The comfort and unobtrusiveness of the products are also essential. As I have mentioned, some Catapult models are criticised for hindering the athletes that wear them by being too tight. The comfort of any product is an obvious one, but unobtrusiveness is critical when it comes to sport. Most sports require a huge about of physical movement and having a product get in the way would be problematic. I have come across a number of sport-based wearables that have implemented their technologies into already existing sport specific equipment. Smart-foam, and FIT-guard have incorporated sensors into helmets and mouthguards respectively for American football. Skiing is a sport that is a prime example for incorporating technology into pre-existing equipment. Oakley have developed a pair of goggles, the ‘Airwave’, that have a discreet heads-up display with GPS location, speed and other useful information. Rossignol have developed skis that use embedded sensors to provide feedback on your technique. Another essential feature of wearables in sport is the visualisation of data to the user. The product is only useful if the user can benefit from its use. In the example of Oakley’s Airwave goggles, the information is presented to the user whilst the sport is taking place, but for most performance analysis-based wearables, the data is used post-activity. The presentation of data from a wearable can turn an otherwise great bit of design into something impractical and clunky.

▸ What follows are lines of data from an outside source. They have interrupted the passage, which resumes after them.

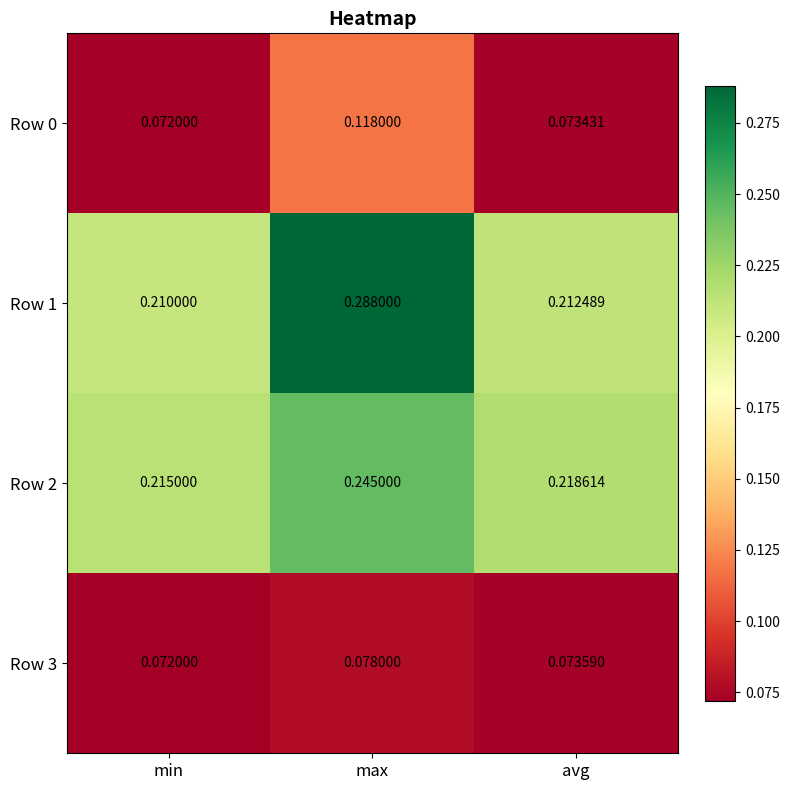

At which label is Row 3 closest to 0?

min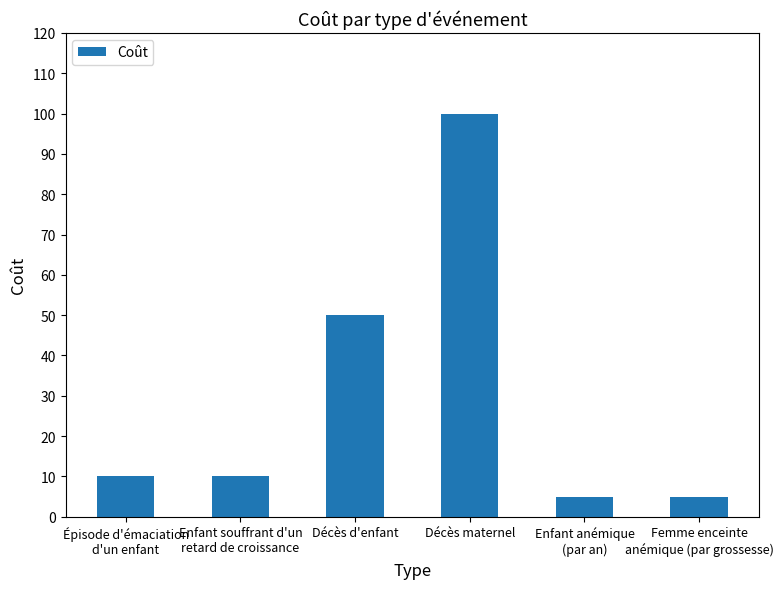

Reading left to right, transcribe all the data shown in this chart.

10	10	50	100	5	5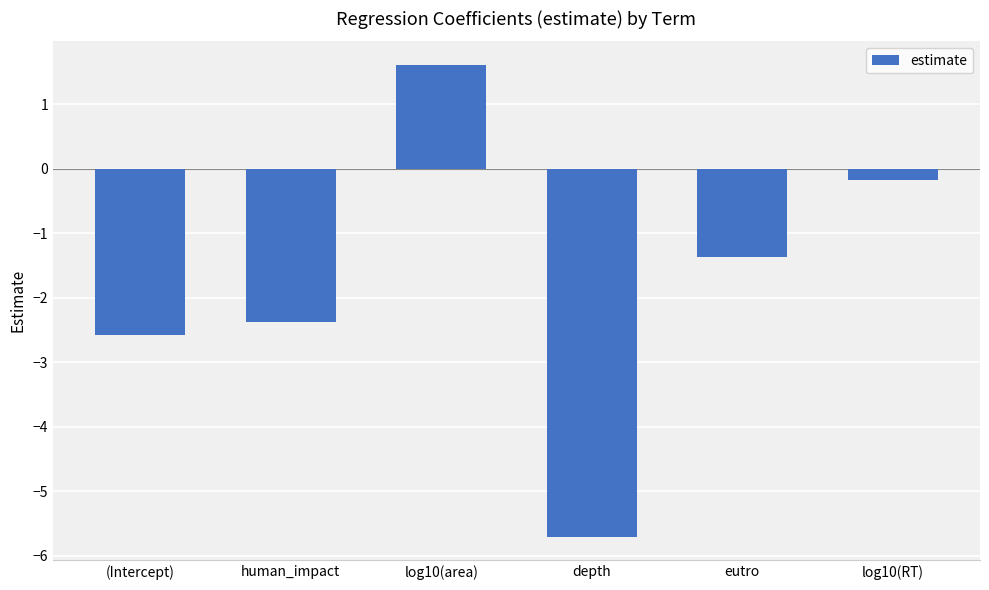

Does the chart contain any negative values?

Yes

There is a lot of concern amidst the boom in the use of wearable technology in sport about the impact that athlete monitoring has on the life of the athletes outside of their sport. From a financial point of view, some devices that monitor minute details of an athlete’s performance, can potentially impact how much athletes earn. Brian Bulcke, a defensive linesman in the Canadian Football League, told The Guardian that despite being at the top of his game, he could see a decrease in pay during contract negotiations. This won’t be due to any particular drop in form, but based on “macro patterns related to age, injury history and previously undetectable biometric data.”
There is also a concern in the intrusion of such devices into a professional athlete’s personal life. As sport is their profession, and that most athlete’s get paid handsomely for what they do, there is little concern over their athletic performance being recorded and stored, especially as sport is primarily a form of entertainment for the public. According to Bulcke, the line gets crossed when athlete’s personal data such as diet and sleep pattern are recorded. He says that in his experience of athlete monitoring, they are often treated a little like guinea pigs, and are just expected to play ball (excuse the pun). The over scrutinization of players can have a very negative impact on their welfare, particularly their mental health, outside of the sport.